The National Cyber Security Policy (NCSP) released by the Government of India in 2013, aims to create a cyber security framework, which leads to specific actions and programmes to enhance the security posture of the country’s cyberspace. It includes a roadmap to strengthen the Regulatory framework for ensuring a Secure Cyberspace ecosystem while encouraging all private and public organisations to allocate a specific budget for implementing cyber security initiatives to meet emergency responses arising out of cyber incidents.

Careful attention to risk trends over the years shows that attackers follow patterns that are modified with evolving technologies but are not impossible to decode. Well-defined cybersecurity measures by expert Managed Security Service providers mitigate security concerns and enhance the efficiencies of digital operations. With clever IT touchpoints and by exploring techniques that protect data while it is being used, not just when it is static or in motion, one can empower clients to remain protected from cyber vulnerabilities and deliver real value to end-users.
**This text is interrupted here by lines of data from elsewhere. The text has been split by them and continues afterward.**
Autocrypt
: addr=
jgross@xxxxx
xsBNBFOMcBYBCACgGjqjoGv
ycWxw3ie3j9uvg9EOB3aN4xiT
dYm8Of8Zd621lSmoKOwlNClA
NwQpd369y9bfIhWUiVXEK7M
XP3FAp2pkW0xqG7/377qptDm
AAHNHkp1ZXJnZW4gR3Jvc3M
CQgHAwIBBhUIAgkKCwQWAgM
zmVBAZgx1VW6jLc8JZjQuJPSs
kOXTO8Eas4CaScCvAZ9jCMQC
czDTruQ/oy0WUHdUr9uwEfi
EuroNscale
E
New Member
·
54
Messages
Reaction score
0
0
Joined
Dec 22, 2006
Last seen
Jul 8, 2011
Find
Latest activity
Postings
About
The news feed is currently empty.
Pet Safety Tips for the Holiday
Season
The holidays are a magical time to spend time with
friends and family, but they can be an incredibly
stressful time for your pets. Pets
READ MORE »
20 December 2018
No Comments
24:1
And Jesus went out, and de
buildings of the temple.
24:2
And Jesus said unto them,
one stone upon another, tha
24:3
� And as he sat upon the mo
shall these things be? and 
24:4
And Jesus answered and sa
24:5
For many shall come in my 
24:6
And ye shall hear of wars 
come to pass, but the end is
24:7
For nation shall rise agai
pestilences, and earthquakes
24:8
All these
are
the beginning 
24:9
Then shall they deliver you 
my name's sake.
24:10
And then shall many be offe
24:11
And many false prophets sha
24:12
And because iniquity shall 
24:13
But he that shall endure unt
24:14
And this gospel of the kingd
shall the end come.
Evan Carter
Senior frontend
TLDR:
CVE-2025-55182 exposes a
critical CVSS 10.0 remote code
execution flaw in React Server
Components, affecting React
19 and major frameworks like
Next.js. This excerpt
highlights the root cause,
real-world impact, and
However, if one is not prepared beforehand with a cybersecurity strategy that aligns with the business objectives, remediation becomes costly and may hamper planned business growth, transformation and reputation.

Although policies and statutory laws guide organisations on cyber-secure behaviour, there is a need for a fool-proof and recognised framework to safeguard critical information assets and minimise the damage and downtime from breaches. Until then, it is imperative enterprises comprehend vulnerabilities, create data-smart teams and gather solutions to secure data environments of the future.

Like any other crisis, a cyber-attack demands preparation well in advance with savvy operators working on the “not if, but when” principle of what has become an almost inevitable situation.